Please file a new bug for AutoFilter method.
Comment 10 Mike Kaganski 2023-11-14 06:33:28 UTC
Eike: in f84b8c03462238b821724b7f504ad141c83fcf8f and 1f3357013ba1f319a3bcddf4c9a658c46e8c0390, you mentioned '\' as an escapement character in context of "search in Word". But I was under an impression that MS Office defines only '~' as the wildcard escapement character, also in Word ... what was the story there?
Comment 11 Mike Kaganski 2023-11-14 06:41:42 UTC
Possibly there's some confusion, with "wildcards" used on MS Office differently in different context.

Excel:
https://support.microsoft.com/en-us/office/using-wildcard-characters-in-searches-ef94362e-9999-4350-ad74-4d2371110adb

Word:
https://learn.microsoft.com/en-us/office/dev/add-ins/word/search-option-guidance

Access:
https://support.microsoft.com/en-us/office/examples-of-wildcard-characters-939e153f-bd30-47e4-a763-61897c87b3f4

What is implemented in LibreOffice is the Excel syntax; and backslash here is not applicable. I'd expect *at least* have the default value of css::util::SearchOptions2::WildcardEscapeCharacter (and i18nutil::SearchOptions2::WildcardEscapeCharacter) to be '~', which would let me avoid the API CHANGE that I made in the last commit, only to set the escapement character - Eike, what do you think?
Comment 12 Eike Rathke 2023-11-15 13:06:03 UTC
(In reply to Mike Kaganski from comment #10)
> Eike: in f84b8c03462238b821724b7f504ad141c83fcf8f and
> 1f3357013ba1f319a3bcddf4c9a658c46e8c0390, you mentioned '\' as an escapement
> character in context of "search in Word". But I was under an impression that
> MS Office defines only '~' as the wildcard escapement character, also in
> Word ... what was the story there?
IIRC the Find&Replace (or whatever it's called) dialog in Word uses (used?) \ backslash as escape character, but I don't really remember..
I added support for an arbitrary escape character in case Writer wanted to implement MS wildcard search as well, which it never did.

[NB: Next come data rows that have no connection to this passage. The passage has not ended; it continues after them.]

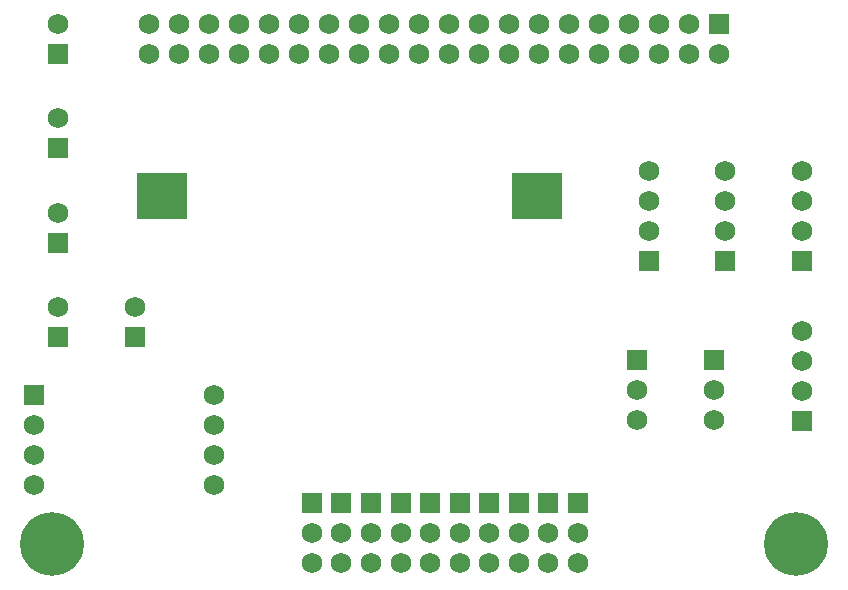
<source format=gbs>
G04*
G04 #@! TF.GenerationSoftware,Altium Limited,Altium Designer,18.1.9 (240)*
G04*
G04 Layer_Color=16711935*
%FSTAX24Y24*%
%MOIN*%
G70*
G01*
G75*
%ADD43R,0.0680X0.0680*%
%ADD44C,0.0680*%
%ADD45C,0.2127*%
%ADD46R,0.0680X0.0680*%
%ADD62R,0.1655X0.1517*%
D43*
X011575Y021402D02*
D03*
Y027717D02*
D03*
X03126Y020811D02*
D03*
X033819D02*
D03*
X030866Y017512D02*
D03*
X033425D02*
D03*
X014134Y018268D02*
D03*
X036378Y020811D02*
D03*
X028898Y012756D02*
D03*
X011575Y024567D02*
D03*
Y018268D02*
D03*
X036378Y01548D02*
D03*
X010787Y016331D02*
D03*
X027913Y012756D02*
D03*
X026929Y012756D02*
D03*
X025945Y012756D02*
D03*
X024961D02*
D03*
X023976D02*
D03*
X022992D02*
D03*
X022008D02*
D03*
X021024D02*
D03*
X020039D02*
D03*
D44*
X011575Y022402D02*
D03*
Y028717D02*
D03*
X03126Y021811D02*
D03*
Y022811D02*
D03*
Y023811D02*
D03*
X023622Y028717D02*
D03*
X022622D02*
D03*
X021622D02*
D03*
X020622D02*
D03*
X019622D02*
D03*
X018622D02*
D03*
X017622D02*
D03*
X016622D02*
D03*
X015622D02*
D03*
X014622D02*
D03*
X032622D02*
D03*
X031622D02*
D03*
X030622D02*
D03*
X029622D02*
D03*
X028622D02*
D03*
X027622D02*
D03*
X026622D02*
D03*
X025622D02*
D03*
X024622D02*
D03*
Y027717D02*
D03*
X025622D02*
D03*
X026622D02*
D03*
X027622D02*
D03*
X028622D02*
D03*
X029622D02*
D03*
X030622D02*
D03*
X031622D02*
D03*
X032622D02*
D03*
X033622D02*
D03*
X014622D02*
D03*
X015622D02*
D03*
X016622D02*
D03*
X017622D02*
D03*
X018622D02*
D03*
X019622D02*
D03*
X020622D02*
D03*
X021622D02*
D03*
X022622D02*
D03*
X023622D02*
D03*
X033819Y021811D02*
D03*
Y022811D02*
D03*
Y023811D02*
D03*
X030866Y016512D02*
D03*
Y015512D02*
D03*
X033425Y016512D02*
D03*
Y015512D02*
D03*
X014134Y019268D02*
D03*
X036378Y021811D02*
D03*
Y022811D02*
D03*
Y023811D02*
D03*
X028898Y011756D02*
D03*
Y010756D02*
D03*
X011575Y025567D02*
D03*
Y019268D02*
D03*
X036378Y01648D02*
D03*
Y01748D02*
D03*
Y01848D02*
D03*
X016787Y013331D02*
D03*
Y014331D02*
D03*
Y015331D02*
D03*
Y016331D02*
D03*
X010787Y015331D02*
D03*
Y014331D02*
D03*
Y013331D02*
D03*
X027913Y011756D02*
D03*
Y010756D02*
D03*
X026929Y011756D02*
D03*
Y010756D02*
D03*
X025945Y011756D02*
D03*
Y010756D02*
D03*
X024961Y011756D02*
D03*
Y010756D02*
D03*
X023976Y011756D02*
D03*
Y010756D02*
D03*
X022992Y011756D02*
D03*
Y010756D02*
D03*
X022008Y011756D02*
D03*
Y010756D02*
D03*
X021024Y011756D02*
D03*
Y010756D02*
D03*
X020039Y011756D02*
D03*
Y010756D02*
D03*
D45*
X036181Y011378D02*
D03*
X011378D02*
D03*
D46*
X033622Y028717D02*
D03*
D62*
X027543Y022992D02*
D03*
X015056D02*
D03*
M02*

</source>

(In reply to Mike Kaganski from comment #11)
> Possibly there's some confusion, with "wildcards" used on MS Office
> differently in different context.
Possibly as well..

> What is implemented in LibreOffice is the Excel syntax; and backslash here
> is not applicable. I'd expect *at least* have the default value of
> css::util::SearchOptions2::WildcardEscapeCharacter (and
> i18nutil::SearchOptions2::WildcardEscapeCharacter) to be '~', which would
> let me avoid the API CHANGE that I made in the last commit, only to set the
> escapement character - Eike, what do you think?
To me, the \ backslash escape character is more "natural" (like in all shell and regex context), and the ~ tilde character is only some Microsoft quirk. The wildcard search itself using ?* is not MS-specific, only ~ is.

Changing the default value would be not only an API CHANGE but an INCOMPATIBLE API CHANGE, so I'd rather avoid that.